Il regista Veysi Altay che nell’ambito della campagna „giornalismo di pronto intervento“ aveva solidarizzato con il quotidiano filo-curdo Özgür Gündem è stato condannato a una pena detenitva per accuse di terrorismo.
Un tribunale a Istanbul ha condannato il regista curdo Veysi Altay per „propaganda per il terrorismo” a una pena detentiva di un anno e tre mesi. Le motivazioni della sentenza* sono state rinviate per un periodo di due anni.
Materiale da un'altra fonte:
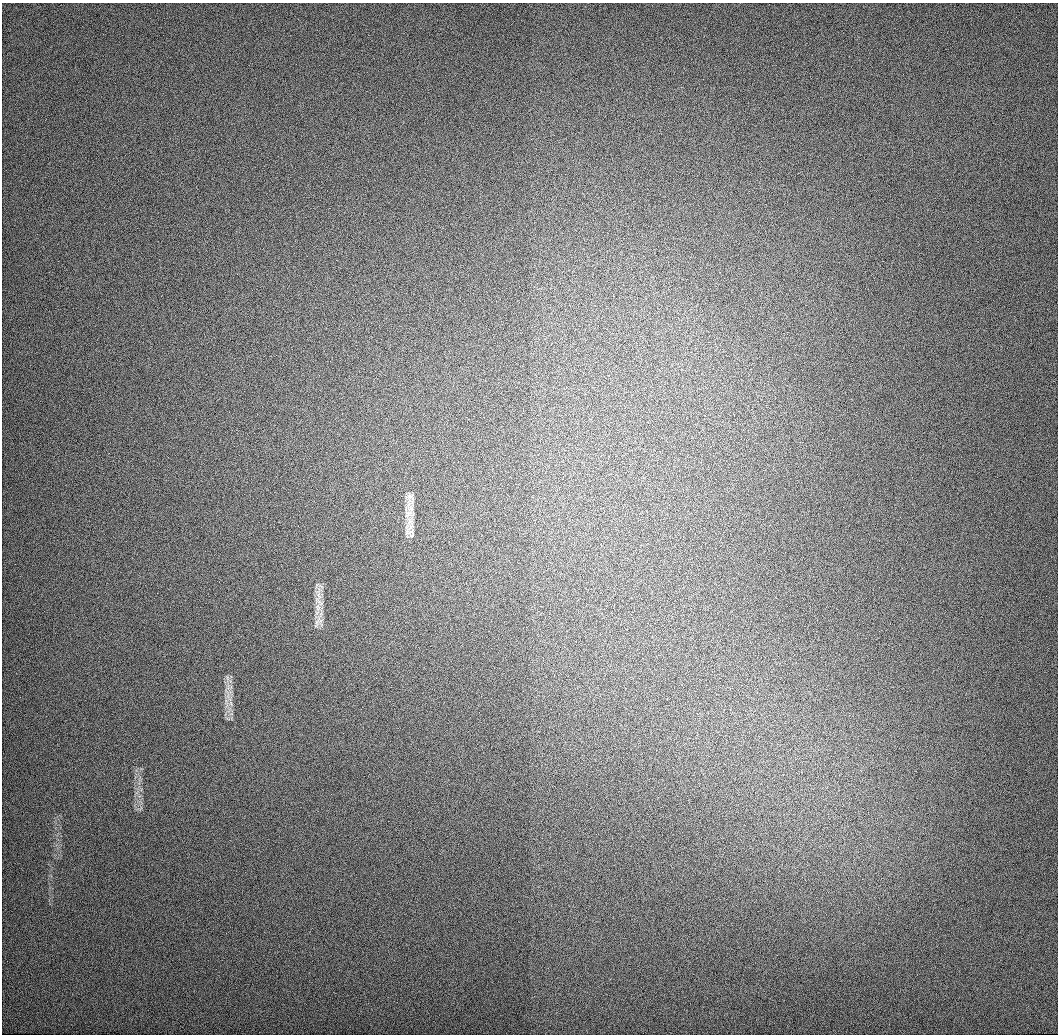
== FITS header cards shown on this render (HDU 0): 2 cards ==
NAXIS1  =                 1056 / Length of Axis 1 (Serial)
NAXIS2  =                 1032 / Length of Axis 2 (Parallel)

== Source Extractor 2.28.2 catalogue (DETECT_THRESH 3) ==
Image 1056 x 1032 px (HDU 0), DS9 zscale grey, 1 PNG px = 1 image px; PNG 1060 x 1036 px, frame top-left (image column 1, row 1032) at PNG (2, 3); no overlay
Background 509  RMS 3.5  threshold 10.5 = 3 sigma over >= 5 px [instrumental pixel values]
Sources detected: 5; all 5 listed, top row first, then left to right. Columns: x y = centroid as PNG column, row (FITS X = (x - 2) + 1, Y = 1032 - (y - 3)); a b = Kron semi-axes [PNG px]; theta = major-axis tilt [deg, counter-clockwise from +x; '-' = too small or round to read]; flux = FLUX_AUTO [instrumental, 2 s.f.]
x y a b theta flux
409 496 14 6 24 1000
408 514 17 8 30 1600
410 527 22 5 51 1300
411 533 15 11 -40 1400
318 608 13 8 -80 1700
Altay era imputato perché aveva solidarizzato come „caporedattore simbolico” nell’ambito della campagna „giornalismo di pronto intervento“ con il quotidiano filo-curdo Özgür Gündem vietato nell’ottobre 2016 per decerto dello stato di emergenza. Per l’accusa di aver pubblicato „dichiarazioni di un’organizzazione vietata” il tribunale lo ha condannato inoltre a una pena detentiva di dieci mesi, trasformata in una pena pecuniaria per l’ammontare di 6.000 TL (circa 890 Euro).
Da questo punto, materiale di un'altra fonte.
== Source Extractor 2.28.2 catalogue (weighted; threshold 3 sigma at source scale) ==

Veysi Altay da 20 anni si occupa di fotografia e cinema. Ha lavorato per Amnesty International, l’associazione per i diritti umani IHD e ha anche riferito della guerra in Rojava (Kurdistan occidentale) durante la resistenza contro il cosiddetto „Stato Islamico“ (IS) a Serêkaniyê (Ras al-Ain) nell’anno 2013 e la battaglia per Kobanê nel 2014. Le sue ricerche d’archivio su temi come mine, cultura del linciaggio, nazionalismo, lavoratori stagionali e vittime curde di omicidi di Stato le ha pubblicate nel libro fotografico in tre lingue Em Ên Wenda („Noi, gli scomparsi”).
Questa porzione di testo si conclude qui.